HATTIESBURG, MS (WDAM) - This is a news release from the University of Southern Mississippi
The College of Nursing at The University of Southern Mississippi has received a $1.6 million grant from the Health Resources and Services Administration (HRSA) to support advanced nursing education and practice.
Funded through the HRSA Bureau of Health Workforce Advanced Nursing Education program, the three-year award will provide support to educate and train nurse practitioners – at the doctorate level – through academic-practice partnerships.
Dr. Anita Davis Boykins, associate dean of the College of Nursing and the grant program director, explains that students who are currently certified as a nurse practitioner will seek a new nurse practitioner certification through this program. The new certification will include either a post-graduate certificate as a Family Nurse Practitioner or a Psychiatric and Mental Health Nurse Practitioner while receiving a Doctor of Nursing Practice degree.
"The dually certified nurse practitioner with a DNP degree will be prepared to address the physical and mental health needs of children, adolescents, and adults and serve as leaders in a new model of healthcare delivery, integrated primary care and behavioral healthcare services," said Boykins.
Boykins points out that the program grant will produce a more qualified workforce to address key health problems in Mississippi, noting that the state suffers from a weak distribution of healthcare providers and a shortage of mental health providers.

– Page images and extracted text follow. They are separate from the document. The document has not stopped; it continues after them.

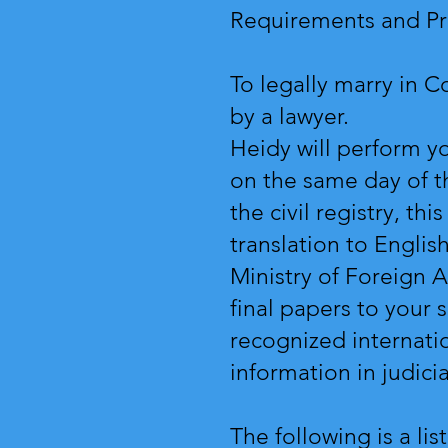
Requirements and Pr
To legally marry in 
by a lawyer.
Heidy will perform yo
on the same day of t
the civil registry, th
translation to Englis
Ministry of Foreign Af
final papers to your 
recognized internatio
information in judici
The following is a li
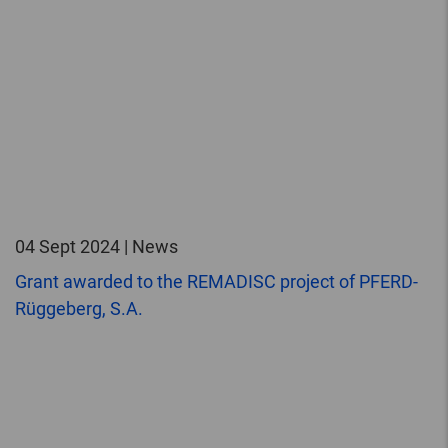
04 Sept 2024 | News
Grant awarded to the REMADISC project of PFERD-
Rüggeberg, S.A.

"Nurse practitioners will not only be prepared to address the mental healthcare workforce shortage, but also provide accessible, timely, and efficient care to individuals with medical and psychiatric diagnoses in primary care and behavioral care settings," said Boykins.

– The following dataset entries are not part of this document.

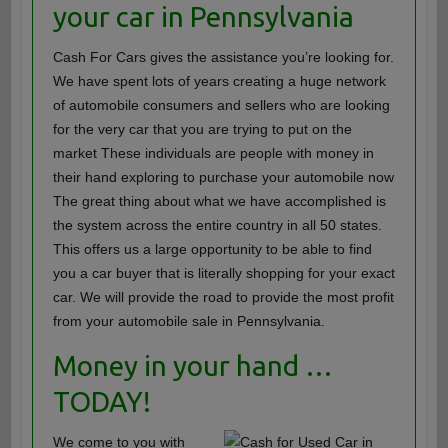
your car in Pennsylvania
Cash For Cars gives the assistance you’re looking for.
We have spent lots of years creating a huge network
of automobile consumers and sellers who are looking
for the very car that you are trying to put on the
market These individuals are people with money in
their hand exploring to purchase your automobile now
The great thing about what we have accomplished is
the system across the entire country in all 50 states.
This offers us a large opportunity to be able to find
you a car buyer that is literally shopping for your exact
car. We will provide the road to provide the most profit
from your automobile sale in Pennsylvania.
Money in your hand …
TODAY!
We come to you with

Dr. Katherine Nugent, dean of the College of Nursing at Southern Miss, considers the HRSA grant a win-win for the University, the College of Nursing and the South Mississippi region.

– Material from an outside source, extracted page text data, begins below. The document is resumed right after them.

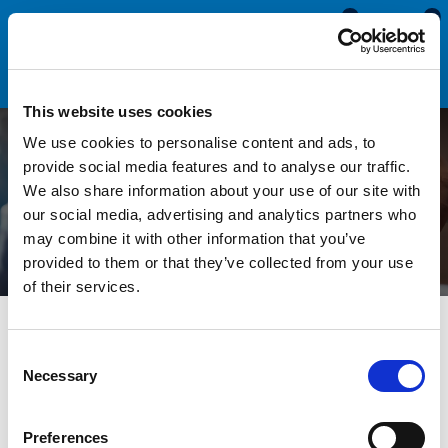
0
0
This website uses cookies
We use cookies to personalise content and ads, to
How to Identify and
provide social media features and to analyse our traffic.
We also share information about your use of our site with
Replace a Lip Seal
our social media, advertising and analytics partners who
may combine it with other information that you’ve
provided to them or that they’ve collected from your use
of their services.
All Blogs
Technical Help
How to Identify and Replace a
Lip Seal
Consent
Necessary
Selection
Lip Seals, or leaf seals, are used to protect the edges on
panels, doors and glass. They contain a metal reinforced self-
Preferences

"The grant addresses the need for a better healthcare delivery model for patients who have both mental health and physical health needs through the preparation of advanced nurses who are prepared to practice in a complex, integrated care delivery model," said Nugent. "The win-win is a stronger educational program, preparation of advanced practice nurses who have the leadership ability and the competencies to provide integrated care, and better healthcare for our community."